Some of the most effective leaders I had a chance to work with are master-disambiguators. When faced with making a transformational change, they focus on disrupting existing silos only to form new silos to lead the change. They rely less on positional power and more on influence to disambiguate the problem and develop ways for others to contribute to a solution.
Back to the point. Instead of blaming existing silos, you may have to form new silos to make transformational changes.

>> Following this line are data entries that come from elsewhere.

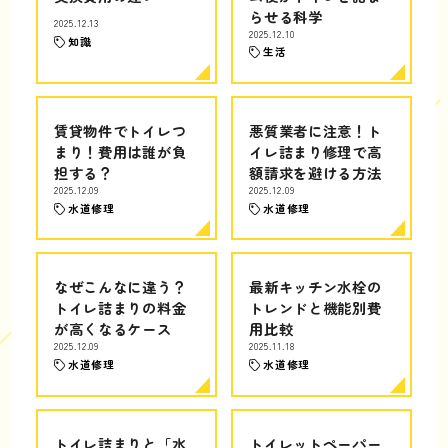
らせる科学
2025.12.13
2025.12.10
知識
生活
賃貸物件でトイレつ
悪質業者に注意！ト
まり！費用は誰が負
イレ詰まり修理で高
担する？
額請求を避ける方法
2025.12.09
2025.12.09
水道修理
水道修理
なぜこんなに違う？
最新キッチン水栓の
トイレ詰まりの料金
トレンドと機能別費
が高くなるケース
用比較
2025.12.09
2025.11.18
水道修理
水道修理
トイレ詰まりと「水
トイレットペーパー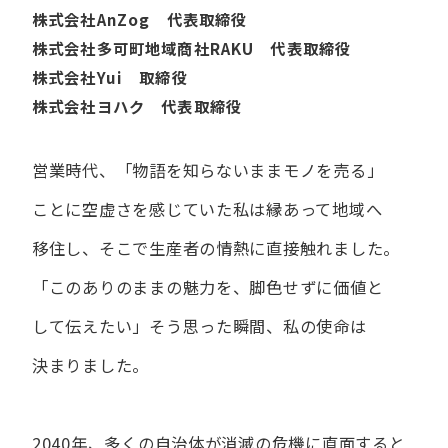
株式会社AnZog 代表取締役
株式会社多可町地域商社RAKU 代表取締役
株式会社Yui 取締役
株式会社ヨハク 代表取締役
営業時代、​「物語を​知らないまま​モノを​売る」
ことに​空虚さを​感じていた​私は
縁あって​地域へ​
移住し、​そこで​生産者の​情熱に​直接触れました。
「この​ありの​ままの​魅力を、​脚色せずに​価値と​
して​伝えたい」
そう​思った​瞬間、​私の​使命は​
決まりました。
2040年、多くの自治体が消滅の危機に直面すると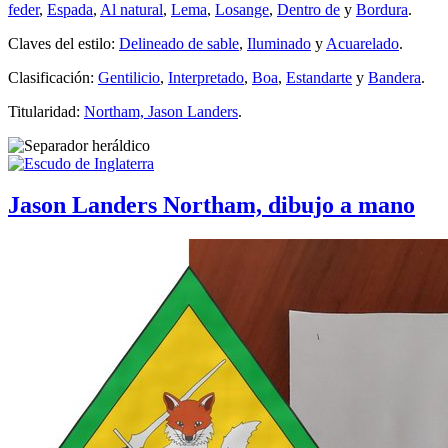
feder
,
Espada
,
Al natural
,
Lema
,
Losange
,
Dentro de
y
Bordura
.
Claves del estilo:
Delineado de sable
,
Iluminado
y
Acuarelado
.
Clasificación:
Gentilicio
,
Interpretado
,
Boa
,
Estandarte
y
Bandera
.
Titularidad:
Northam, Jason Landers
.
Jason Landers Northam, dibujo a mano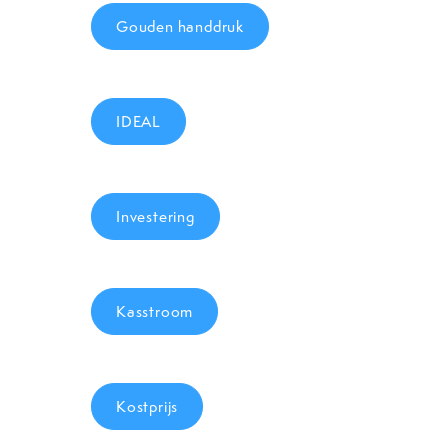
Gouden handdruk
IDEAL
Investering
Kasstroom
Kostprijs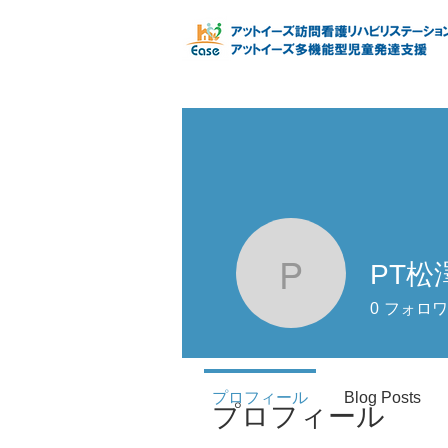
PT松
PT松澤
0
フォロワ
プロフィール
Blog Posts
プロフィール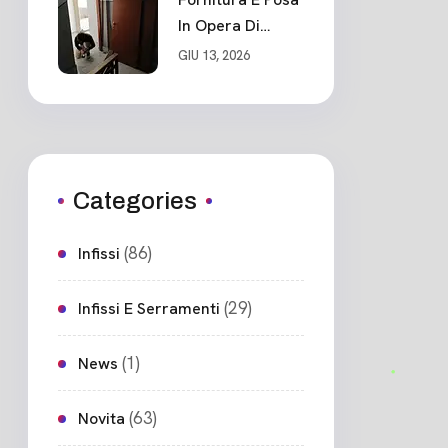
In Opera Di
Nuovo Portone
GIU 13, 2026
Blindato
Ceparana
Categories
(86)
Infissi
(29)
Infissi E Serramenti
(1)
News
(63)
Novita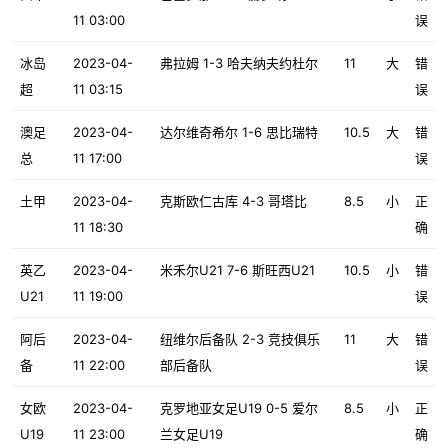
11 03:00
误
冰岛
2023-04-
弗拉姆 1-3 哈夫纳夫约杜尔
11
大
错
超
11 03:15
误
澳足
2023-04-
达尔维奇希尔 1-6 思比瑞特
10.5
大
错
总
11 17:00
误
土甲
2023-04-
克斯欧仁古库 4-3 哥塔比
8.5
小
正
11 18:30
确
英乙
2023-04-
米禾尔U21 7-6 斯旺西U21
10.5
小
错
U21
11 19:00
误
阿后
2023-04-
纽维尔后备队 2-3 竞技俱乐
11
大
错
备
11 22:00
部后备队
误
女欧
2023-04-
克罗地亚女足U19 0-5 爱尔
8.5
小
正
U19
11 23:00
兰女足U19
确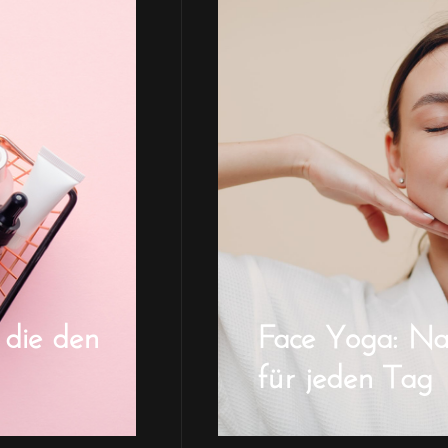
 die den
Face Yoga: Natü
für jeden Tag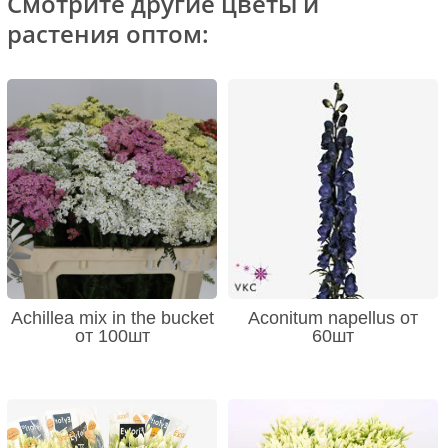
Смотрите другие цветы и
растения оптом:
Achillea mix in the bucket
Aconitum napellus от
от 100шт
60шт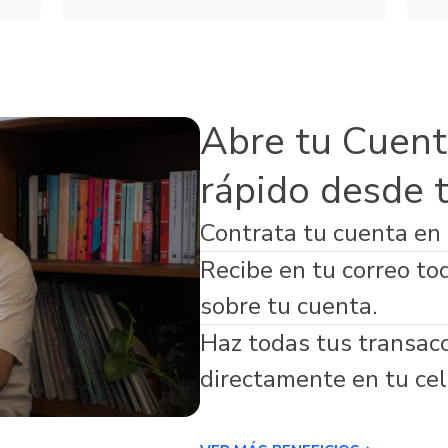
Servicios
de Seguros
Microfinanzas
s Adicionales
Abre tu Cuent
rápido desde 
Contrata tu cuenta en
virtual respaldada por Banco Guayaquil
Recibe en tu correo to
sobre tu cuenta.
Haz todas tus transac
directamente en tu cel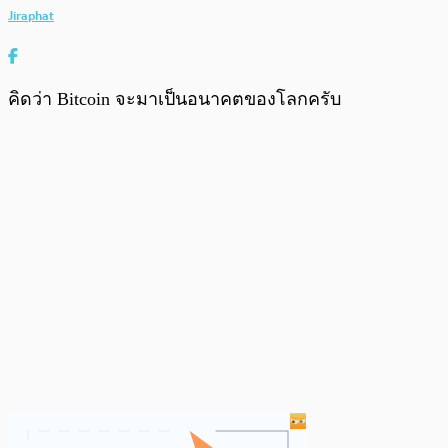
Jiraphat
คิดว่า Bitcoin จะมาเป็นอนาคตของโลกครับ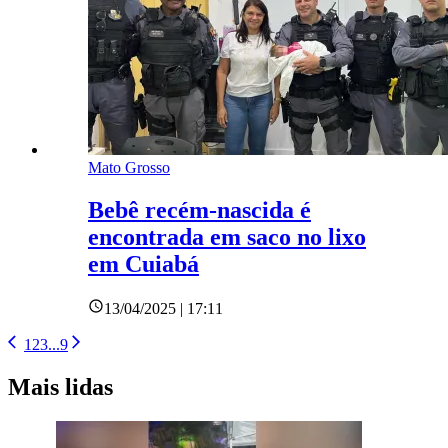
Mato Grosso
Bebê recém-nascida é
encontrada em saco no lixo
em Cuiabá
13/04/2025 | 17:11
1
2
3
...
9
Mais lidas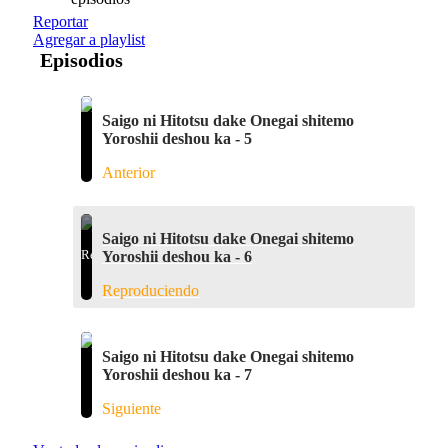
Reportar
Agregar a playlist
Episodios
Saigo ni Hitotsu dake Onegai shitemo
Yoroshii deshou ka - 5
Anterior
Saigo ni Hitotsu dake Onegai shitemo
Yoroshii deshou ka - 6
Reproduciendo
Saigo ni Hitotsu dake Onegai shitemo
Yoroshii deshou ka - 7
Siguiente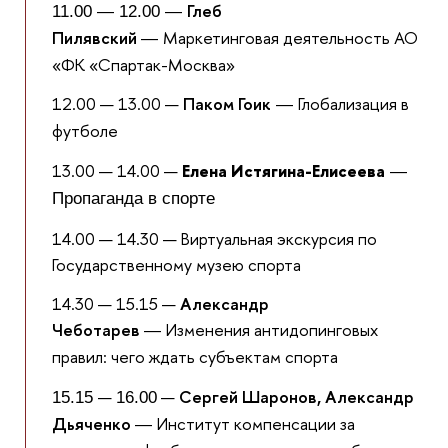
Глеб
11.00 — 12.00 —
Пилявский
Маркетинговая деятельность АО
—
«ФК «Спартак-Москва»
12.00 — 13.00 —
Паком Гоик
Глобализация в
—
футболе
13.00 — 14.00 —
Елена Истягина-Елисеева
—
Пропаганда в спорте
14.00 — 14.30 — Виртуальная экскурсия по
Государственному музею спорта
14.30 — 15.15 —
Александр
Чеботарев
Изменения антидопинговых
—
правил: чего ждать субъектам спорта
—
—
Сергей Шаронов, Александр
15.15
16.00
Дьяченко
Институт компенсации за
—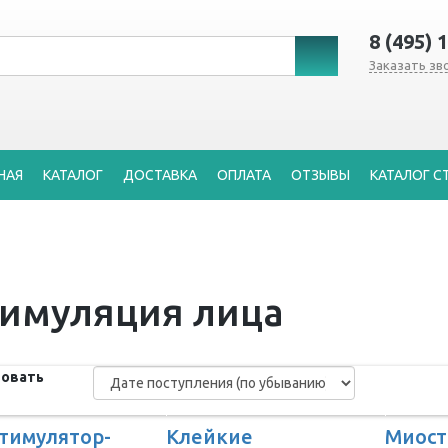
8 (495) 
Заказать зв
НАЯ
КАТАЛОГ
ДОСТАВКА
ОПЛАТА
ОТЗЫВЫ
КАТАЛОГ С
тимуляция лица
овать
тимулятор-
Клейкие
Миост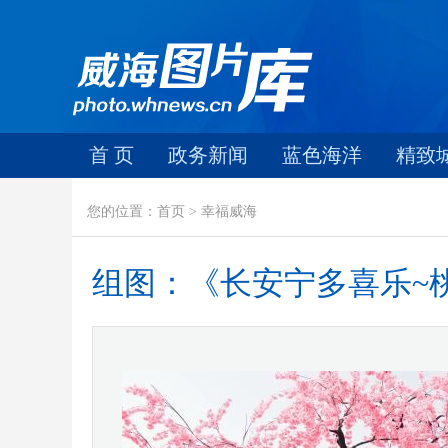
首 页
政务新闻
蓝色海洋
精致
您的位置：首页 > 幸福威海
组图：《长安宁多喜乐~桃花节随拍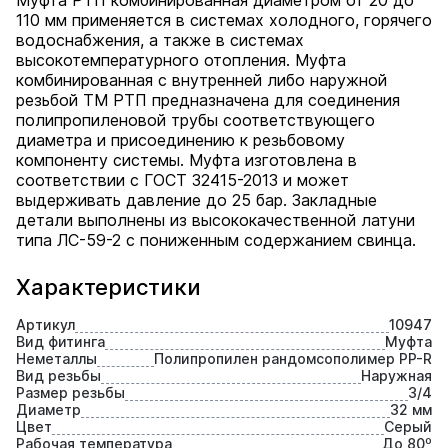
Муфта РТП комбинированная диаметром от 20 до
110 мм применяется в системах холодного, горячего
водоснабжения, а также в системах
высокотемпературного отопления. Муфта
комбинированная с внутренней либо наружной
резьбой ТМ РТП предназначена для соединения
полипропиленовой трубы соответствующего
диаметра и присоединению к резьбовому
компоненту системы. Муфта изготовлена в
соответствии с ГОСТ 32415-2013 и может
выдерживать давление до 25 бар. Закладные
детали выполнены из высококачественной латуни
типа ЛС-59-2 с пониженным содержанием свинца.
Характеристики
Артикул
10947
Вид фитинга
Муфта
Неметаллы
Полипропилен рандомсополимер PP-R
Вид резьбы
Наружная
Размер резьбы
3/4
Диаметр
32 мм
Цвет
Серый
Рабочая температура
До 80⁰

This does not mean re-organizing the existing teams into a new reporting structure. You may do so at a later time, or skip it entirely if the culture of the organization is built around units of work and not reporting relationships.
Deal with the mess to make an impact
To conclude, silos are not bad. Most silos are centers of efficiency. Instead of always trying to overlay a new transformation, whether small or large, on top of existing silos and getting frustrated with the slowness and friction, you may have to first structure a solution, then figure out what kind of silos you need to execute efficiently, and then step up to lead that change. You proceed, and then discover that the new work centers (silos) are not helping the next transformation. You go through the same process again. This is a cycle.
You will stop blaming the organization for its silo culture once you recognize that existing silos are optimized to run the status quo efficiently, but not to lead a change.
Conway may have recognized this when he writes about his second lesson in Toward Simplifying Application Development, in a Dozen Lessons:
Lesson 2: If you want the cleanest possible product you have to find the simplest possible design before organizing to build, or else you have to be prepared to reorganize.
Let me reiterate that this stuff is not easy. The dichotomy between wanting to break silos apart, and yet wanting small autonomous teams is a natural process of instilling change. It can be frustrating. There will be ups and downs. Success is not guaranteed and you will make mistakes. Therein lies an opportunity.
Update on Jan 12, 2019: In response to this post, Sean Gilles observed that I used “silo” and “team” interchangeably sometimes, and offered the following difference between the two
A team is part of an organization’s model of how problems get solved and silos are part of the observed reality of how problems get solved.